Bio - Eric Muller: Eric was one of the founders of the Department of Mathematics & Statistics at Brock University where he is now Professor Emeritus. He developed the service courses and the BSc/BEd program. Starting early in the 1970s he spearheaded the integration of technology in mathematics education and this resulted in the Department's 2002 core MICA program. Eric has published widely in areas of applications of mathematics and in mathematics education. He was an active member of OAME (appointed Life Member) and OMCA, and received the Michael Smith NSERC award for Science Promotion. Eric was one of the developers of the Fields Math Ed Forum.
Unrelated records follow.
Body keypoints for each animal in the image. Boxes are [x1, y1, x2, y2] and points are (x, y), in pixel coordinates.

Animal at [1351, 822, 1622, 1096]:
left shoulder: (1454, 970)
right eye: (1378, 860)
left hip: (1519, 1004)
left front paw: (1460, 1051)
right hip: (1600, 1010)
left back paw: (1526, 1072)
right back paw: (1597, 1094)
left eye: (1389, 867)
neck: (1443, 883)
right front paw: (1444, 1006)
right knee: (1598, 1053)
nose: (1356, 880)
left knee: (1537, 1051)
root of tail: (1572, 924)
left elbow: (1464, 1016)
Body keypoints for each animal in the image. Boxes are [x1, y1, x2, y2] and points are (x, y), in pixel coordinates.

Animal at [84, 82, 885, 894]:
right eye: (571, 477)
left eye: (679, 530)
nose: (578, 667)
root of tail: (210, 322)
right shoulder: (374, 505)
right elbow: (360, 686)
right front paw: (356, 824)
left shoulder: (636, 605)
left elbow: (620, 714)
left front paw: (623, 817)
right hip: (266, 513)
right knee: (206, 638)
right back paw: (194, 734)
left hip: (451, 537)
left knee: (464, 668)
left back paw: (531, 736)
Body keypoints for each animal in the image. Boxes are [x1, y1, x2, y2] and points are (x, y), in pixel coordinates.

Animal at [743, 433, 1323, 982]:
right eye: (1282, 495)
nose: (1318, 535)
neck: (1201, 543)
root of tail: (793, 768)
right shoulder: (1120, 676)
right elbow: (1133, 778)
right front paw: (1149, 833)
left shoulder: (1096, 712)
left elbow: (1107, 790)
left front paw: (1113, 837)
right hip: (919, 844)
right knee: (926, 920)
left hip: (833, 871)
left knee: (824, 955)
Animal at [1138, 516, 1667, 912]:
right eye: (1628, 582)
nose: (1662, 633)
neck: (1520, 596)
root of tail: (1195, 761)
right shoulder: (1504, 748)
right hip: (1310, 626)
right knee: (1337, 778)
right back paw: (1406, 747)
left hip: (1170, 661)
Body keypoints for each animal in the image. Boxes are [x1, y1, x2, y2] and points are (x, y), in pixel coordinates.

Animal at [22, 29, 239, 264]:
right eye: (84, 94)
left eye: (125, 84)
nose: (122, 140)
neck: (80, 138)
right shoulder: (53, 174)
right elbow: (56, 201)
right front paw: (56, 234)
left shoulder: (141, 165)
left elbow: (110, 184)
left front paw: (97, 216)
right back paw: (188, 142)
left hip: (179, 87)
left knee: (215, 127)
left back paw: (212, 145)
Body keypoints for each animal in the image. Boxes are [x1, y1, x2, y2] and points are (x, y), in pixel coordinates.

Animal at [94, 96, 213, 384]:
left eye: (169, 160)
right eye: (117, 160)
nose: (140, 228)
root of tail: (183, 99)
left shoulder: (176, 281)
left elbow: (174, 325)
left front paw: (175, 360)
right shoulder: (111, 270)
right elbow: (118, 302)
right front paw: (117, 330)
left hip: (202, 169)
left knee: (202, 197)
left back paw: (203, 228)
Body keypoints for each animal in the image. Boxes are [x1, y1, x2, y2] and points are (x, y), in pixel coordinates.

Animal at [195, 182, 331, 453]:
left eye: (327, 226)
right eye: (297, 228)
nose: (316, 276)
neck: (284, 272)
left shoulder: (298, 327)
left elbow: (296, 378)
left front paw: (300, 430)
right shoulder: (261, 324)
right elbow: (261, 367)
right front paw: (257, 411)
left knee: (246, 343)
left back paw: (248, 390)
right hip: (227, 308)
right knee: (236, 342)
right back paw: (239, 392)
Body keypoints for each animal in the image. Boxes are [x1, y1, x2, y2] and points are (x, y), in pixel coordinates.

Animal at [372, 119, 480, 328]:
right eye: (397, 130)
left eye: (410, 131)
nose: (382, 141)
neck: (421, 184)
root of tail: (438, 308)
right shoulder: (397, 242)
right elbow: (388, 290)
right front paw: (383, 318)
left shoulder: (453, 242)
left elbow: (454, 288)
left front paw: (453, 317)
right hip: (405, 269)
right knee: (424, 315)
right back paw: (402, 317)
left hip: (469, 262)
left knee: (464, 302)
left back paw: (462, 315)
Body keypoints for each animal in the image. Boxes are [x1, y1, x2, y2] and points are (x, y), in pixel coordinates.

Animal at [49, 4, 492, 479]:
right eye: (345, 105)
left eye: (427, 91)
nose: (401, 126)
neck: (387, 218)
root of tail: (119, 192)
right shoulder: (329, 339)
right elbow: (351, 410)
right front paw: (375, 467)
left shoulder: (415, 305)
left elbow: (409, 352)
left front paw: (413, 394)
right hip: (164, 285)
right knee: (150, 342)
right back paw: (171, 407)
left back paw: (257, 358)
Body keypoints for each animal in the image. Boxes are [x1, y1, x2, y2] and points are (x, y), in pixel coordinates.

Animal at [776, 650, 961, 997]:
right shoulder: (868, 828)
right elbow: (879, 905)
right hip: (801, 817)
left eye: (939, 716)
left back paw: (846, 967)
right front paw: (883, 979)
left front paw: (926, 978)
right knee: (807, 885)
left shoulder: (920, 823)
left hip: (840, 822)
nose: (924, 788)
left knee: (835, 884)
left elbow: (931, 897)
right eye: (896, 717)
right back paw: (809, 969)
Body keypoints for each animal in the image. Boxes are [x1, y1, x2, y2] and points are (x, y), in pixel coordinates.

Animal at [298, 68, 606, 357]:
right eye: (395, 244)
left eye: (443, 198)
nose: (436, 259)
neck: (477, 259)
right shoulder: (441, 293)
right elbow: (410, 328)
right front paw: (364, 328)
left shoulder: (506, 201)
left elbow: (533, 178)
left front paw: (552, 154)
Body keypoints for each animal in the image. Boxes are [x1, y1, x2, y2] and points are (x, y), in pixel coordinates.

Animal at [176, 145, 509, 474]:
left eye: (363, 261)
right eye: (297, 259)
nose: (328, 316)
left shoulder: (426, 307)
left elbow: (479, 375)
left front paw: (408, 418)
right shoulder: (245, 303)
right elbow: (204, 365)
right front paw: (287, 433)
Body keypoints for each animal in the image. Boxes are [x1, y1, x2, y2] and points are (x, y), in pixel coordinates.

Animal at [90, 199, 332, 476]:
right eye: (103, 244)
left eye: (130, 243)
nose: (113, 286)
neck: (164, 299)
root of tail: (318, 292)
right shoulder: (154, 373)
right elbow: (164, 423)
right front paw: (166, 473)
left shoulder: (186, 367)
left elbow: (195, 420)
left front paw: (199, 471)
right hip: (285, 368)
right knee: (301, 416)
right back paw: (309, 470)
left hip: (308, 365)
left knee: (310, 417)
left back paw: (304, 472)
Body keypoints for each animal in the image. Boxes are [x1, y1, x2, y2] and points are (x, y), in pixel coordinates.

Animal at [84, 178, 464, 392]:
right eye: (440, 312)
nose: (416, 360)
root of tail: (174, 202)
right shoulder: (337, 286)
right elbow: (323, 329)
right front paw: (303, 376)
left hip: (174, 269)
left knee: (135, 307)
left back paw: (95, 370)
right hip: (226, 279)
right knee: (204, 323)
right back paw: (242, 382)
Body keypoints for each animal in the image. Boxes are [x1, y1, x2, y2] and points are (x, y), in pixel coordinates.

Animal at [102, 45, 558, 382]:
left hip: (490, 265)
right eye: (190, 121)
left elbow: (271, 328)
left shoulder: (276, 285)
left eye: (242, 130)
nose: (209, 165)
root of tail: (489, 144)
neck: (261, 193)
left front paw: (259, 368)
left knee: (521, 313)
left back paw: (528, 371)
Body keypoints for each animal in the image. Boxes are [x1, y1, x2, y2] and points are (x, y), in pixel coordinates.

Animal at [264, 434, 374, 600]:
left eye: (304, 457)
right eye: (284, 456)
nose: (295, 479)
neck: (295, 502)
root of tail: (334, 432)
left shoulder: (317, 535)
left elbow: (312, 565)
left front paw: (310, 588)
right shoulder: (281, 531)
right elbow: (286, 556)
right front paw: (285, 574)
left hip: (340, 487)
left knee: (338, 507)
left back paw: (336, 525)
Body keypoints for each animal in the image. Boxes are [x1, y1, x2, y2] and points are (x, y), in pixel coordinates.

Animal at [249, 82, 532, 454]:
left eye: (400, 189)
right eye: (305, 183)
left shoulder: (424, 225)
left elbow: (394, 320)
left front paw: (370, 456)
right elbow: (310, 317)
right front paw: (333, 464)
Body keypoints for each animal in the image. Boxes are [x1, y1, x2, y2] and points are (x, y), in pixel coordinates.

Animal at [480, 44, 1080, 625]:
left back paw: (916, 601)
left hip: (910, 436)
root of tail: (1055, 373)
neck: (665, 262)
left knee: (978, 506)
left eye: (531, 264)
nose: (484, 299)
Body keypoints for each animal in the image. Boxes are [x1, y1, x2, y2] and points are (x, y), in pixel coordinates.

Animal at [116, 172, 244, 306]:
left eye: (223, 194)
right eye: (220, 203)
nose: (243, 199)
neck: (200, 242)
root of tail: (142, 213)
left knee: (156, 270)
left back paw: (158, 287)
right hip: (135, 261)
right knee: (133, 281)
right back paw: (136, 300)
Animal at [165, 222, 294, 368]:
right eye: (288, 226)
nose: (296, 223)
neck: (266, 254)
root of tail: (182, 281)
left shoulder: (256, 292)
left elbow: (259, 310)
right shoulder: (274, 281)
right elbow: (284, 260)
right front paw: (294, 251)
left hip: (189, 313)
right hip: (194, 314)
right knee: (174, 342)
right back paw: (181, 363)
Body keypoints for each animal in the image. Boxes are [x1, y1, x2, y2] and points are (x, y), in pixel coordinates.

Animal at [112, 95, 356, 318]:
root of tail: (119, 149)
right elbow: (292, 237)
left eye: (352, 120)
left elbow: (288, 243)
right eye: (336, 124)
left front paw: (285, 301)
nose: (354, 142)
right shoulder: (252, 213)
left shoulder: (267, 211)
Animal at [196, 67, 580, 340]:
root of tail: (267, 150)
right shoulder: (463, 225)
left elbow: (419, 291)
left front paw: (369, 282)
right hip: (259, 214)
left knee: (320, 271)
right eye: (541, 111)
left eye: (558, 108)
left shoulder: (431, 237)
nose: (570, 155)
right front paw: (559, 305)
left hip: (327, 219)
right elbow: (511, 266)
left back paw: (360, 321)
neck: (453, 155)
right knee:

12:00 pm - 1:00 pm LUNCH BREAK
(Light refreshments provided)

1:00 pm Jennifer Jenson (York University):
Ludic Epistemologies?: Learning and Digital Gameplay.

Abstract: For some time now, educators and educational theorists have worked hard to identify as well as embrace the pedagogical benefits of digitally-mediated play. Millions of dollars have been spent, and much ink spilt, towards exploring how we can best use digital games to mobilize educational and/or curricular content in new and playable ways. Given that the majority of educational games continue to be neither particularly educational nor, for that matter, playable, this talk explores the following questions: Do we really know how to think about 'content' in relation to educational games? What if educational game designers were less concerned with using play to 'sugar coat' conventional textbook-style forms of content, and more concerned with building games where content is not propositionally (like in Math Blaster) or even textually organized, but is instead spread across characters, narratives, tasks, and game mechanics? To explore these questions, this presentation will overview the field of educational gaming, showing the missteps and conceptual pitfalls that arise when we think of educational content as something we can put 'into' games. Instead, looking to commercial games, we can see that learning happens best when players are voluntarily immersed in worlds that are fair, interesting, and a little bit dangerous, and where players don't have to be themselves, as we always demand they be in education, but can take on powerful new identities and abilities.

Bio- Dr. Jennifer Jenson is Professor of Pedagogy and Technology in the Faculty of Education, and the Director for the Institute on Learning Technologies at York University. She has been designing and developing digital games and playful environments for education for the past 15 years, and has published on digital games and learning and gender and gameplay.

1:40 pm General Discussion: The audience is invited to talk about computer games they use in their teaching and learning.